Le Tribunal fédéral considère en effet qu’en raison de la collaboration spécifiquement prévue par l’intéressée et l’employeur, il existe un lien de causalité suffisant entre la recommandation, sa mise en œuvre par l’employeur et la diminution de revenus invoquée (TF 9C 643/2021 du 17 janvier 2023).

Mes litiges

Hypothèque légale des artisans et entrepreneurs

Montant des sûretés pour empêcher l’inscription d’une hypothèque légale des artisans et entrepreneurs

Art. 839 al. 3 CC
Le propriétaire foncier peut fournir des sûretés suffisantes pour empêcher l’inscription d’une hypothèque légale des artisans et entrepreneurs sur son bien immobilier. Les sûretés sont suffisantes si elles offrent qualitativement et quantitativement la même couverture que l’hypothèque des artisans et entrepreneurs. En d’autres termes, ces sûretés doivent garantir pleinement la créance pour le capital et les intérêts moratoires, ainsi que pour les intérêts contractuels.

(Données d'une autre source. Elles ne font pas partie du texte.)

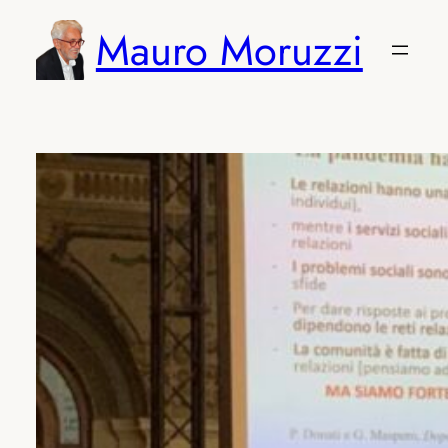
Vai
Mauro Moruzzi
al
contenuto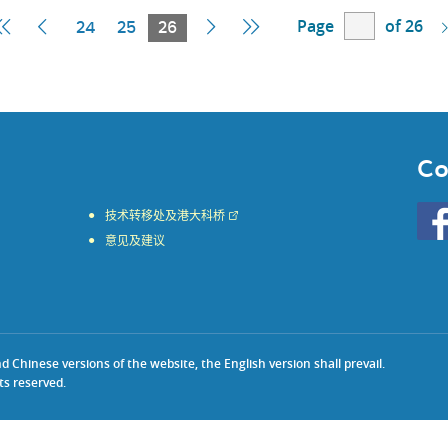
Page
of 26
First
Previous
Current
Next
Last
24
25
26
Page
Page
Page
Page
Page
Co
Go
技术转移处及港大科桥
to
意见及建议
HKU
KE
face
Chinese versions of the website, the English version shall prevail.
ts reserved.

Dans le cas d’espèce, l’entreprise titulaire de la créance soutient que les sûretés offertes sont insuffisantes, parce qu’elles ne couvrent que 10 années d’intérêts moratoires sur la créance principale, plutôt que de les garantir de manière illimitée. Le Tribunal fédéral rappelle que le caractère suffisant ou non des sûretés est une question d’appréciation. En l’occurrence, il retient que l’autorité cantonale n’a pas versé dans l’arbitraire en retenant que les sûretés, couvrant 10 ans d’intérêts moratoires sur la créance, devaient être tenus pour suffisantes (TF 5A_323/2022 du 27 octobre 2022).


Poursuite et faillite

For de la poursuite contre une succession

Art. 46, 49 et 59 al. 1 LP
Une succession non partagée peut faire l’objet de poursuites. Lorsqu’elle est représentée par un exécuteur testamentaire, le Tribunal fédéral rappelle qu’elle doit être poursuivie au for de l’article 49 LP, c’est-à-dire au lieu où le défunt pouvait lui-même être poursuivi à l’époque de son décès, et non au domicile de l’exécuteur testamentaire (TF 5A_638/2018 du 10 février 2020).